WHAT THIS TASK INVOLVES:
Output only the lines below that start at the line containing "Figure 10. Prediction" and end at the line containing "Fig. 8. The", with both ends kept.

Start of GIVEN ENTRIES

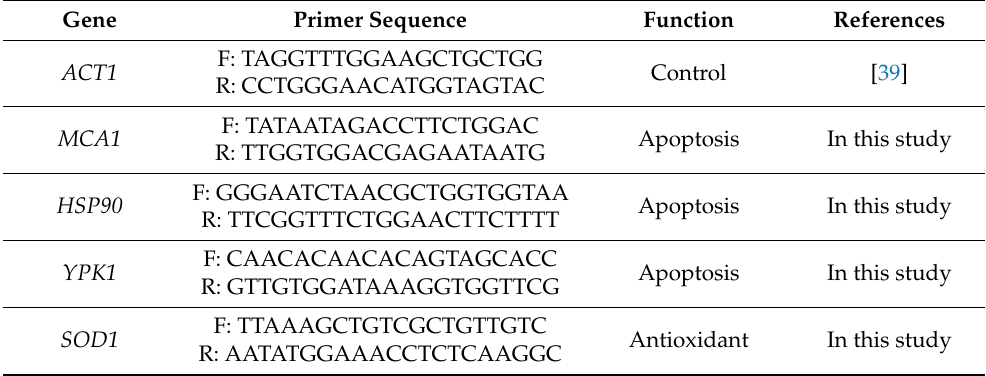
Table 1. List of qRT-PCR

End of GIVEN ENTRIES
Start of GIVEN ENTRIES

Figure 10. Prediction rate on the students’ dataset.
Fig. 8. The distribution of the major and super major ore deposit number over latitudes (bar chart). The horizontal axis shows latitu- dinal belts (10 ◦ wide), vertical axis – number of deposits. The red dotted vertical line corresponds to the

End of GIVEN ENTRIES

PROBLEM SOLUTION:
Figure 10. Prediction rate on the students’ dataset.
Fig. 8. The distribution of the major and super major ore deposit number over latitudes (bar chart). The horizontal axis shows latitu- dinal belts (10 ◦ wide), vertical axis – number of deposits. The red dotted vertical line corresponds to the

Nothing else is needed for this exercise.